The problem with the chairbound set

Off to join the party. Where are the pro-war liberals? Certainly
not in Iraq.
The Democrats' Dilemma
By Matthew Yglesias
Atrios writes that after his visit to DC he thinks "that Iraq is going to continue to be a big problem for Democrats, a problem that they for various reasons are unwilling and unable to confront." I think he's right. I was reading Roll Call's account of Harry Reid's new memo on national security policy and while it's impressive along many dimensions, he doesn't seem to have a great deal worth saying about forward-looking Iraq policy. The trouble is that as Juan Cole has written, Reid doesn't have good forward-looking ideas to put on the table because at this point there aren't any really appealing forward-looking ideas to implement.
Democratic candidates in 2006 and 2008 are going to need to essentially admit that they don't have magical solutions that will make this all come out all right and will, consequently, need to spend a lot of time making the case that this lack of appealing options is fundamentally the Bush administration's fault.

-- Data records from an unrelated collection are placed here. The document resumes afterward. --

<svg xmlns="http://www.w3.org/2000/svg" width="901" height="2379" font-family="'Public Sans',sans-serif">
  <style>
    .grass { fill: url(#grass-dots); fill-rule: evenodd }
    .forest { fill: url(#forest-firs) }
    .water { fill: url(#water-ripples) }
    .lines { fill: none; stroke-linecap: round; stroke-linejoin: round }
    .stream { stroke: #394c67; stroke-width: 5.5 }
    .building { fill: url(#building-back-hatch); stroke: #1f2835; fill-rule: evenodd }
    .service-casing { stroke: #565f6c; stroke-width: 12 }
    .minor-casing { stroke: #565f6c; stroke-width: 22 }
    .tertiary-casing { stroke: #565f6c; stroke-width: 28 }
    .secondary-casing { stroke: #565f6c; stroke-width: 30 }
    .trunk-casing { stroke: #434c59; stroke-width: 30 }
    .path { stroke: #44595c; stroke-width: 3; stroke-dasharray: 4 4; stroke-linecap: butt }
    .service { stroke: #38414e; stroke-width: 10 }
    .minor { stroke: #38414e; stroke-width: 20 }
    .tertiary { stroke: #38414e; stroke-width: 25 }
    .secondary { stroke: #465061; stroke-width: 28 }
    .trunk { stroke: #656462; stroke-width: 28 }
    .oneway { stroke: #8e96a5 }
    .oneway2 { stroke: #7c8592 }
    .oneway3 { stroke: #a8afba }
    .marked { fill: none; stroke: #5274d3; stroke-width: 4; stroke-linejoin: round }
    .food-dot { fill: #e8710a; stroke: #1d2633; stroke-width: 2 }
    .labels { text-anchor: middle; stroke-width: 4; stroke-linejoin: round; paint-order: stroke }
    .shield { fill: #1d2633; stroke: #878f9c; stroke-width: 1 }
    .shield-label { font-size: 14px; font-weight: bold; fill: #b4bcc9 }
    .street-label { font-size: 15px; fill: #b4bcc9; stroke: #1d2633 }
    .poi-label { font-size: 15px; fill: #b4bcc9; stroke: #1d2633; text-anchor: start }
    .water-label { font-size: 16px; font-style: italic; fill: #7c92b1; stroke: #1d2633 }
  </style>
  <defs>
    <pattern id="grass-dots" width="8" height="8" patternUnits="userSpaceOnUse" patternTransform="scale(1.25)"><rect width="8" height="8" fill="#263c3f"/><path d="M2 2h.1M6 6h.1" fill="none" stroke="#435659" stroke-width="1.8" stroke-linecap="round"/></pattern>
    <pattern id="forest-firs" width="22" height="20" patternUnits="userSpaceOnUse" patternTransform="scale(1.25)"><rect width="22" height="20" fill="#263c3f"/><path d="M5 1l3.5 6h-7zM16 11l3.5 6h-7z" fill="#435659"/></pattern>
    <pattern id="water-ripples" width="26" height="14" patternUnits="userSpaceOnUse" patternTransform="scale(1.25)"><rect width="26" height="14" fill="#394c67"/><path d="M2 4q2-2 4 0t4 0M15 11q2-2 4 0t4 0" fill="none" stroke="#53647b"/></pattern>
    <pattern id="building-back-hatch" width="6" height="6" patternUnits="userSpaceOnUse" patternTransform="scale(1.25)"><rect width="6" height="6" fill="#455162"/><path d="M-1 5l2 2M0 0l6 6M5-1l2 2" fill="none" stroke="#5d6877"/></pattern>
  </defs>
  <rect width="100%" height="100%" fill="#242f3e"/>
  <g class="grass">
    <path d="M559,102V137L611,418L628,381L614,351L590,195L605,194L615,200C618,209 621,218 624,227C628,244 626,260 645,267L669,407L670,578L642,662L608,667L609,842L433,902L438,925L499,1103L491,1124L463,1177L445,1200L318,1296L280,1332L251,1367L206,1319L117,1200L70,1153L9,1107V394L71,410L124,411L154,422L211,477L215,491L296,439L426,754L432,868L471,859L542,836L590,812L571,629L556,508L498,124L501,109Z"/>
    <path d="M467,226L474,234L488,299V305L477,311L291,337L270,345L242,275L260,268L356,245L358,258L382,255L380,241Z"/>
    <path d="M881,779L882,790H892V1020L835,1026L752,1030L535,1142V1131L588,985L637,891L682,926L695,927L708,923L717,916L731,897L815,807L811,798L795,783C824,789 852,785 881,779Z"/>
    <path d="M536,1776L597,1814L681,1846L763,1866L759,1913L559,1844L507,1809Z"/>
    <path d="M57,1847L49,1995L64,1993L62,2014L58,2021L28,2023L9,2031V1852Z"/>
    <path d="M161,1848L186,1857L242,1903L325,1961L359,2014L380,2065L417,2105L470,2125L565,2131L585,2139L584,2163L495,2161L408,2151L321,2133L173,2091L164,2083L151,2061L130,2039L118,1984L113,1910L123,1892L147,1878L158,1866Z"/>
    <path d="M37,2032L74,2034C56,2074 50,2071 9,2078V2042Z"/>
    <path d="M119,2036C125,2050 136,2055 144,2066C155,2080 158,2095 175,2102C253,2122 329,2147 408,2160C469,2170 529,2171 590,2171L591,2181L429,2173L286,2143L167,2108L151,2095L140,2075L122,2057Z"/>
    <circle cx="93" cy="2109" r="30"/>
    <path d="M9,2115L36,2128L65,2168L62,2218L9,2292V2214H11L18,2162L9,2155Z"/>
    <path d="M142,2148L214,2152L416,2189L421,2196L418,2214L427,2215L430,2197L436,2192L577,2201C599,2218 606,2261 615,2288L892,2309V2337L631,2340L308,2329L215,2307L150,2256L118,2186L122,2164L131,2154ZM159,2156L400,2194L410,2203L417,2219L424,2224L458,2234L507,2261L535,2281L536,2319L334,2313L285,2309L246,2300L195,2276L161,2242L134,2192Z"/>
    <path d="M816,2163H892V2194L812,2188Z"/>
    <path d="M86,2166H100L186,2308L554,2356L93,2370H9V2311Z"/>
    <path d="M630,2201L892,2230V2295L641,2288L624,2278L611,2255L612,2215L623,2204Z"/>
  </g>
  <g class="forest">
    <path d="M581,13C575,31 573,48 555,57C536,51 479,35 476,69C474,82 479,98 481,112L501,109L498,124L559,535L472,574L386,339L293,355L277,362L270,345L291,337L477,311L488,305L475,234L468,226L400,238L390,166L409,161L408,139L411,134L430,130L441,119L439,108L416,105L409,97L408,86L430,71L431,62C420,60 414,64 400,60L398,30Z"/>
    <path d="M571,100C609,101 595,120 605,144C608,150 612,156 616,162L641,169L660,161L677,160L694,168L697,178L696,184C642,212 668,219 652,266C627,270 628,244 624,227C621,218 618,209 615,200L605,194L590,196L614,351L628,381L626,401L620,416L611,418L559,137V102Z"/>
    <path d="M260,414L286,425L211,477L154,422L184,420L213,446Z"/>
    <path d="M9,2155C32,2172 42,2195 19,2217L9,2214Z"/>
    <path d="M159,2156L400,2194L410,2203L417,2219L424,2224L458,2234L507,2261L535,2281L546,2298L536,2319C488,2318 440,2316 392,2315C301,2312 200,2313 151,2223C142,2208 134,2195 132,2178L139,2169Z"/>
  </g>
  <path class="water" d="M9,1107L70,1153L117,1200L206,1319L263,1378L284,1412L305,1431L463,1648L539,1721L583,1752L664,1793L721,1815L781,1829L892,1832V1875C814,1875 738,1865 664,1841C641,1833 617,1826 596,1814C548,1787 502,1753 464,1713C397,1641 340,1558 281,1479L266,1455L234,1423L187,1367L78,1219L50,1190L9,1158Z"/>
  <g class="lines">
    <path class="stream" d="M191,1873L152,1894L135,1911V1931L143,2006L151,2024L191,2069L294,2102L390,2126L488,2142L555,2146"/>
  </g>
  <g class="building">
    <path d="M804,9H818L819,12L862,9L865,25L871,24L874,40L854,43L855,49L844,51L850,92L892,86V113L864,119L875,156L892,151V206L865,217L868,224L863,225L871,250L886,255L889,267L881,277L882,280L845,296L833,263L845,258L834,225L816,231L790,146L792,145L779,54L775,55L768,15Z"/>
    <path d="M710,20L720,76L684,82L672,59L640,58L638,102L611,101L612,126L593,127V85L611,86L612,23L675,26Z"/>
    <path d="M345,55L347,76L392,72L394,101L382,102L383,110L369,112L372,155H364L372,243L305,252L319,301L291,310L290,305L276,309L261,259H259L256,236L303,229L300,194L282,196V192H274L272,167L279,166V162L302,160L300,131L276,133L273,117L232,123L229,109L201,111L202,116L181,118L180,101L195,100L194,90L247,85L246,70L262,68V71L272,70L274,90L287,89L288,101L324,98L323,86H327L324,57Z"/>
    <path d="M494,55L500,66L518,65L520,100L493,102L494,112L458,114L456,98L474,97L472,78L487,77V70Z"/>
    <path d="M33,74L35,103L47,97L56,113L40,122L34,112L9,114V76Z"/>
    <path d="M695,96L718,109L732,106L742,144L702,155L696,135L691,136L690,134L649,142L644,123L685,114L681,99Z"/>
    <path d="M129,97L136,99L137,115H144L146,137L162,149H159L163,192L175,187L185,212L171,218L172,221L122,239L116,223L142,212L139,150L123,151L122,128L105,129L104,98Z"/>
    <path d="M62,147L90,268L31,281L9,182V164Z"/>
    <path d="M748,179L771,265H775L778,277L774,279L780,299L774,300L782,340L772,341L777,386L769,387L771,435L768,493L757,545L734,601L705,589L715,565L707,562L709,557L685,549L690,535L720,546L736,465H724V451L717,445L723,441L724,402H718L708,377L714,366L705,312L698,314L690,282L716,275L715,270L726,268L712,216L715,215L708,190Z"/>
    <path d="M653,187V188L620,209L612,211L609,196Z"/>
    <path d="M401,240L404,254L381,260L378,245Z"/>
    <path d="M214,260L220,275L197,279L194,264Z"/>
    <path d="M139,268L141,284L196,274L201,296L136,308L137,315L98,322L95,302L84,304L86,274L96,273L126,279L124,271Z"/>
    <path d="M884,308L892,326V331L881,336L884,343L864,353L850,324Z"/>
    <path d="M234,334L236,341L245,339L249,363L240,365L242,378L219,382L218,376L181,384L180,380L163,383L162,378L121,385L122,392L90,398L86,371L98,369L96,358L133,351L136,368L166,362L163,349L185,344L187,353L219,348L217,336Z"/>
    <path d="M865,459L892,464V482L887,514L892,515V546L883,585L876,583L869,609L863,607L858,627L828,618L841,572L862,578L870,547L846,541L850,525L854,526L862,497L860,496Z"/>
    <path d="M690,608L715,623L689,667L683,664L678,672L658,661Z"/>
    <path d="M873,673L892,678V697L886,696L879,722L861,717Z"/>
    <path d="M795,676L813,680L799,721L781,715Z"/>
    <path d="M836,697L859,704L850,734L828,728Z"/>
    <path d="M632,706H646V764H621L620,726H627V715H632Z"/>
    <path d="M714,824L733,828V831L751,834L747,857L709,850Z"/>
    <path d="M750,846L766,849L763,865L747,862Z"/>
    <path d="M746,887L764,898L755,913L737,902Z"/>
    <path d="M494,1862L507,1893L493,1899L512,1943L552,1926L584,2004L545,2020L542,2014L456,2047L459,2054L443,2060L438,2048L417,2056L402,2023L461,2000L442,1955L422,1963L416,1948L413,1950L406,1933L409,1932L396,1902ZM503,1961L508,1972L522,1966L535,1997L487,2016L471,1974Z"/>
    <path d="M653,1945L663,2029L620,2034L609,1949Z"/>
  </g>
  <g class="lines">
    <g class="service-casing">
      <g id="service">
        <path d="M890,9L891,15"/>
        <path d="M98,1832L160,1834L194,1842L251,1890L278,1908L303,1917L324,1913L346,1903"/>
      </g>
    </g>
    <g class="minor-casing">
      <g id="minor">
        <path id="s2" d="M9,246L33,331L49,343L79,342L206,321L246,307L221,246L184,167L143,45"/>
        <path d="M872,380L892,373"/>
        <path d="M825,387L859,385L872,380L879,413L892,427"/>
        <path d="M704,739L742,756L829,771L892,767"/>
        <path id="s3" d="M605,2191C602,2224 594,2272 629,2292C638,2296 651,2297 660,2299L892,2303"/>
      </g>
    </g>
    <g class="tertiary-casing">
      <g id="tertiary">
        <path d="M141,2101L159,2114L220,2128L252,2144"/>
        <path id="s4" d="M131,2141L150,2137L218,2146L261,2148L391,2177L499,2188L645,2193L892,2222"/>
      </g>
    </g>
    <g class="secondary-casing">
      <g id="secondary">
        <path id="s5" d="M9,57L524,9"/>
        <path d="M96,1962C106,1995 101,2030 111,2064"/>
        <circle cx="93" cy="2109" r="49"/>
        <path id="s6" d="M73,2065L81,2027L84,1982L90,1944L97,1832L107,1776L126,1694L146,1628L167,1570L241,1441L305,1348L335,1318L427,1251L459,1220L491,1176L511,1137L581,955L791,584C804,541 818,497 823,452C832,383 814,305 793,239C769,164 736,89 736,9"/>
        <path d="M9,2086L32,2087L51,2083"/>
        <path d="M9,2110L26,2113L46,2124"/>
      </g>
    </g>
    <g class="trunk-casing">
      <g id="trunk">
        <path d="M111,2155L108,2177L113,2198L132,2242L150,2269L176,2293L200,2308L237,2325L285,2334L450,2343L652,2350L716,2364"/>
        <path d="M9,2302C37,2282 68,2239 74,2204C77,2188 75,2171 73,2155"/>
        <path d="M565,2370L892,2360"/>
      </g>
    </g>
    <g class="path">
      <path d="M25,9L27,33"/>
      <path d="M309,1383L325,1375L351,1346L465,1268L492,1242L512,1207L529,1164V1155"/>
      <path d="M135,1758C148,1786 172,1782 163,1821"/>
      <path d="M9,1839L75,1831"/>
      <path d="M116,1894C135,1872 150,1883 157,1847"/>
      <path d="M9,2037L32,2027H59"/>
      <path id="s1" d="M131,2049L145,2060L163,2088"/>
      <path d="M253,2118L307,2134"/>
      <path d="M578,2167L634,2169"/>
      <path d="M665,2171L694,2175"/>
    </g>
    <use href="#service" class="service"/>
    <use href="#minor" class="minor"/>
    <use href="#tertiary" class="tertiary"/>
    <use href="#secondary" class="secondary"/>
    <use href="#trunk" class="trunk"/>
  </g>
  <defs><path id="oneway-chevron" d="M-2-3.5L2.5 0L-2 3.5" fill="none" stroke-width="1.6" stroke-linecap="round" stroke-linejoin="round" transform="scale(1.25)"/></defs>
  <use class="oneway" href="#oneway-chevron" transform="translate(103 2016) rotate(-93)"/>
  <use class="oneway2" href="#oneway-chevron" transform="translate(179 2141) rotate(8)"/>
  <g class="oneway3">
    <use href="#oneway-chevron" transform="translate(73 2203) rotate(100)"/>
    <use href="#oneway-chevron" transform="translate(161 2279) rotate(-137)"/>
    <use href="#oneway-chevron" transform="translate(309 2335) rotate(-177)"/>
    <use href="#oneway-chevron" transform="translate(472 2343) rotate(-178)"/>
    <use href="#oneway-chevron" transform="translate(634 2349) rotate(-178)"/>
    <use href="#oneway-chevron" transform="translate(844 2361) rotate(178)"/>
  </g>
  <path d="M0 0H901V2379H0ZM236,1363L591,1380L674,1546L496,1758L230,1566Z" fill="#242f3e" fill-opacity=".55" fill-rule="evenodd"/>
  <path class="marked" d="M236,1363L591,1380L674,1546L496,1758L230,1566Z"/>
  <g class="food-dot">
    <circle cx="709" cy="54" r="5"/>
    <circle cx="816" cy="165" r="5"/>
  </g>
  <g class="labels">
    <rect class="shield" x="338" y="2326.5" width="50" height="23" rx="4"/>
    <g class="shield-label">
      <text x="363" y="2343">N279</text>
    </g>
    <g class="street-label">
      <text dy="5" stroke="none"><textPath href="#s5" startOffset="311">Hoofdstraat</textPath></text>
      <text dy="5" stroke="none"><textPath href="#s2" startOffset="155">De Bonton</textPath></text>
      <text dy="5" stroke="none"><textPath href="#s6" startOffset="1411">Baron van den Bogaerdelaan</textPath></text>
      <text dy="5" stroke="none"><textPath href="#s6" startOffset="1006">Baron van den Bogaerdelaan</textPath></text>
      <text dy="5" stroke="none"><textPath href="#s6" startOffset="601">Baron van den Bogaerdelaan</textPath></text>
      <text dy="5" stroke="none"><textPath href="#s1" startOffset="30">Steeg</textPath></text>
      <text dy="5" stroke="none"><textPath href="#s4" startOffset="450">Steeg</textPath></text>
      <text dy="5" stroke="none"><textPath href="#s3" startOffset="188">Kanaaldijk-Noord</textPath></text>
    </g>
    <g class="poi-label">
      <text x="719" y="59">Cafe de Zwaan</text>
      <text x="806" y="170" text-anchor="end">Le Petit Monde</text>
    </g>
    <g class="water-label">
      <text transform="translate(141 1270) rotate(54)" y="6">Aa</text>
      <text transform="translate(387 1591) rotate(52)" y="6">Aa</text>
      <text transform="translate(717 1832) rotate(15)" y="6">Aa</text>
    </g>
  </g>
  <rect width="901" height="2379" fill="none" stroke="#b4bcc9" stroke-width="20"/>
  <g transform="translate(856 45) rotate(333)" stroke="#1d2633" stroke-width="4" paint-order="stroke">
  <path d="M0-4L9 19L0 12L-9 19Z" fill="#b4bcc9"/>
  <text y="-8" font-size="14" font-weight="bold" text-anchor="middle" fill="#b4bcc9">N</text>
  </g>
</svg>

That's fair enough as far as it goes, but it's bound to re-open the extremely divisive debate within the
Democratic Party about the initial decision to go to war.
This is, I think, a more problematic prospect than most people realize. Far too large a proportion of the party's rank-and-file are anti-war for a nominee to position herself as a credible Iraq hawk. Conversely, far too large a proportion of the party's national security elites were pro-war to put together a viable anti-war team. The truth of the matter is that most pro-war liberals seem willing to privately admit that they were mistaken about the war (I was), but don't want to publicly say so lest their credibility take the hit that necessarily comes with admitting you were wrong about a very important issue. The best way out of this dilemma would be for Democrats to focus on the issue at hand -- what do we do now -- but that gets you back to the basic point that given the mistakes of the past, nothing we do now is going to produce a particularly happy outcome.
Matt,
Here's the problem. You and your Harvard classmates feel free to pontificate on Iraq from desks at think tanks, not the mess in Balad or Tikrit. Anyone who supports this war and will not fight in it, no matter how they defend it, is going to be regarded as less than seriously by the vast majority of Americans.
Not only were you wrong about the war, and people like Kos and me dead right, you continued to be wrong for over a year. The combat never ended, the government never worked, WMD never found. Yet, it took some of you well into 2004 to admit this whole colonial war was a horrible fiasco.
So why should anyone care about your opinions? I mean if you can't see a fiasco in fromt of your faces, how can you be trusted on anything else?
It's not really a divisive debate. It's a debate between the collabortionist wing of the Democrats and those who realize Bush's war is a folly and should end on our terms before it ends on the Iraqi terms. None of your friends are going to fight in Iraq, so why should the kids from Wal-Mart?
It is time to end this war. End it, withdraw and let the Iraqis solve their own problems. We can only do ill in Iraq, not good. No matter how many schools we build, hospitals we restore, we will be hated as all invaders are hated until we leave. We have brought death and misery to Iraq and there is no hope of it ending until we leave. As long as we stay in Iraq, Iraqis will seek to kill and maim us.
We can kick around various plans, but at the end, the only solution is to leave, the question is how, orderly or in a fighting retreat to Kuwait.